Lisez-le à la lumière des médianes des transactions
L'indice donne la direction ; les médianes de qualité rapport donnent les niveaux. L'étude de marché sous licence du deuxième trimestre 2025 situe un appartement à Riyad à 6,175 SAR le mètre carré, en hausse de 6.3% sur un an, une villa à Narjis à 8,750 SAR, en hausse de 16.6%, et une villa à Obhur à 5,800 SAR, en hausse de 9.2%, contre 4,324 SAR pour un appartement à Djeddah. Ces lignes sont antérieures à la lecture de l'indice ; traitez-les comme des niveaux à vérifier, non comme des cotations en direct. Là où la médiane d'un quartier monte à l'intérieur d'un indice qui baisse, les deux peuvent être vrais : le quartier évolue à contre-courant du marché. Cet écart est précisément ce qu'un acheteur doit vérifier.
Une lecture appliquée
Prenons un appartement à Riyad affiché à 7,000 SAR le mètre carré. L'indice vous dit que le marché a refroidi de 3.6% sur l'année close au premier trimestre 2026 ; vous négociez donc en position de force. La médiane du deuxième trimestre 2025, 6,175 SAR le mètre carré, donne le niveau de référence : le prix demandé est au-dessus, alors demandez pourquoi, quartier par quartier et immeuble par immeuble. Puis vous vérifiez le bien lui-même : la parcelle au registre officiel, le titre du vendeur, les ventes récentes dans le même projet. L'indice cadre la conversation ; il ne la remplace jamais.

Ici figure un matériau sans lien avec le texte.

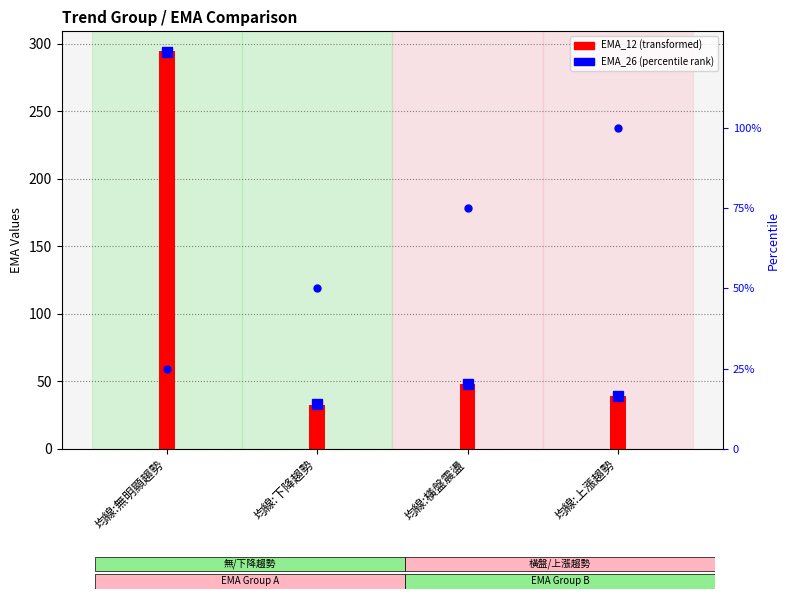

What is the value of the percentile rank bar at the 1st from the left?

25.0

La prochaine étape honnête
Les données de prix ne comptent qu'une fois que vous pouvez acheter. La propriété étrangère passe par plus de 100 zones désignées dans le cadre du décret royal M/14 et de la décision 43 du Conseil des ministres, et votre catégorie d'acheteur détermine ce qui vous est ouvert. Mulkiya n'est ni le vendeur ni le courtier et ne perçoit aucune commission. La première étape honnête est le contrôle d'éligibilité : sept questions sur votre statut et le bien visé, auxquelles répond un moteur de règles déterministe appliquant la loi. Connaissez d'abord votre catégorie, puis lisez l'indice à la lumière des médianes avec l'œil d'un négociateur.
-3.6% signifie-t-il que le logement que je vise est 3.6% moins cher ?

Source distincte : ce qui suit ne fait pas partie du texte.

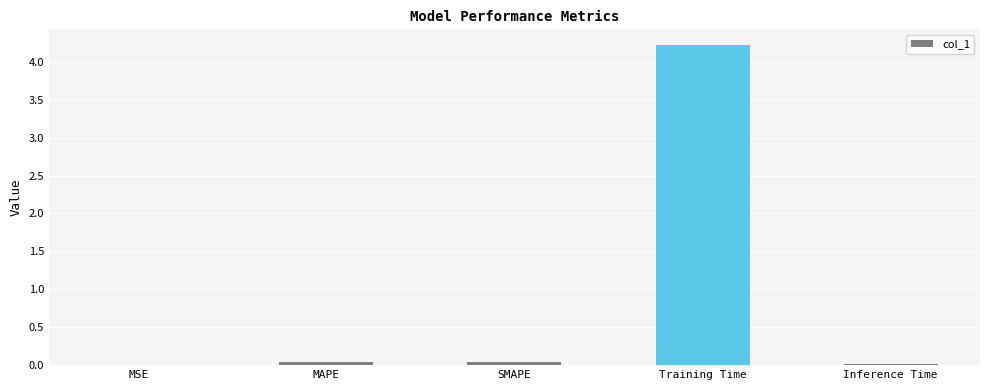

The value at Training Time is 2.1. True or false?

False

Non. L'indice est un chiffre unique qui fond l'ensemble du marché résidentiel. Votre quartier, votre immeuble et votre logement peuvent se situer au-dessus ou en dessous. Utilisez-le pour la direction, puis vérifiez les médianes des transactions de votre zone et les ventes récentes de votre projet précis.
D'où viennent les chiffres au mètre carré ?

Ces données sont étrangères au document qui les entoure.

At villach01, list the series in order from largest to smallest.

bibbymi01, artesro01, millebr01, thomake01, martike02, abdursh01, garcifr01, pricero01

D'une étude de marché sous licence, de qualité rapport, pour le deuxième trimestre 2025 : des médianes par zone et par type de bien, comme 6,175 SAR pour un appartement à Riyad. Elles sont antérieures à la lecture de l'indice du premier trimestre 2026 ; vérifiez-les donc face aux prix demandés actuels et aux ventes récentes avant de vous y fier.
Un indice qui baisse est-il bon ou mauvais pour un acheteur ?
Ni l'un ni l'autre, en soi. Des prix qui refroidissent aident votre entrée, parce que c'est le prix d'achat qui travaille ; mais le même refroidissement signifie que votre prix de sortie n'est pas garanti. Traitez l'indice comme un contexte de négociation, pas comme un signal de se précipiter ou d'attendre.
Puis-je jouer le timing du marché avec l'indice ?
Non. L'indice est trimestriel et rétrospectif, et une seule lecture n'est pas une tendance sur laquelle traiter. Achetez quand votre éligibilité est confirmée, quand le bien est vérifié au registre officiel et quand le prix au mètre carré s'accorde avec les médianes.